By | Category: Travel rumblings
© Dan Sperrin

© Dan Sperrin

Last week in the European parliament, representatives discussed the long delays in agree the transfer of PNR data (personal name record) to Mexico. Why?
Because the Mexicans have become so fed up with the delays which are laid at the door of the EU that they have said that from July 1st, every flight on EU based airlines would be fined $30,000 if those airlines didn’t hand over PNR data.
Potentially, the fees could run into millions in quite a short time. In practice, airlines would probably suspend flights. In reality some fudge would be found as neither the EU nor Mexico cannot afford to let this crazy state of affairs to come to pass.
Without getting into the debate about whether this sort of data (name, contact details, food preferences, disability issues, next of kin etc should be transferred to governments because governments feel that it would be useful information in combating potential terrorists, why is it that the talks have taken so long to get anywhere?
One representative, Sophia In t’Veld, from the Netherlands accused the EU commission of sitting on its hands. (She, incidentally, seems to be on a list in the USA that demands she receives additional screening when she visits the US.) Dimitrios Avramopoulos who is the EU Commissioner for Migration, Home Affairs and Citizenship says – and most MEP’s that spoke in the debate seemed to agree with him that we should wait until the European Court of Justice had ruled on the legality of the agreement about providing PNR data to Canada.
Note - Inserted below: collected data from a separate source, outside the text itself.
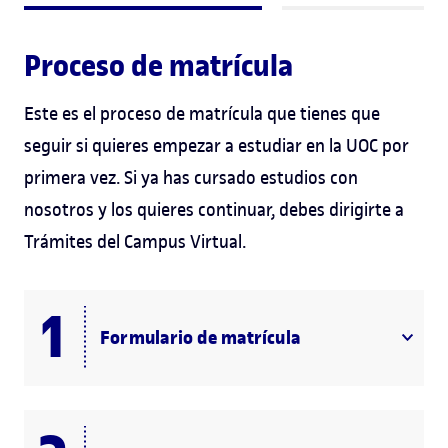
Proceso de matrícula
Este es el proceso de matrícula que tienes que
seguir si quieres empezar a estudiar en la UOC por
primera vez. Si ya has cursado estudios con
nosotros y los quieres continuar, debes dirigirte a
Trámites del Campus Virtual.
Formulario de matrícula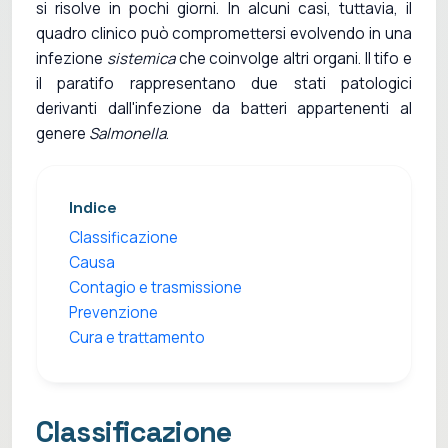
si risolve in pochi giorni. In alcuni casi, tuttavia, il
quadro clinico può compromettersi evolvendo in una
infezione
sistemica
che coinvolge altri organi. Il tifo e
il paratifo rappresentano due stati patologici
derivanti dall'infezione da batteri appartenenti al
genere
Salmonella
.
Indice
Classificazione
Causa
Contagio e trasmissione
Prevenzione
Cura e trattamento
Classificazione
That ruling isn’t expected before the end of the year. (Why isn’t this being handled by the commissioner in charge of data protection, Věra Jourová, rather than the home affairs commssioner? Because the EU sees this issue as a security issue rather than one of privacy?)
No MEP pointed out that it is the slow working of the Court that is delaying things. Why should the courts take so long? Is it a shortage of judges or the bureaucracy? It has taken five years to get the Canadian agreement to this stage. If Russia, South Korea, Brazil, Japan, Argentina and Indonesia amongst others are all queueing up to get similar deals, we will be here until doomsday sorting this out.
Why should I care?
Will passengers suffer? Not really, we’ll just be inconvenienced a little and might have to visit Mexico via the USA or Canada where agreements between those countries and Mexico don’t have to exist. And how will that trumpet the aim of the EU to protect the privacy data of it’s citizens?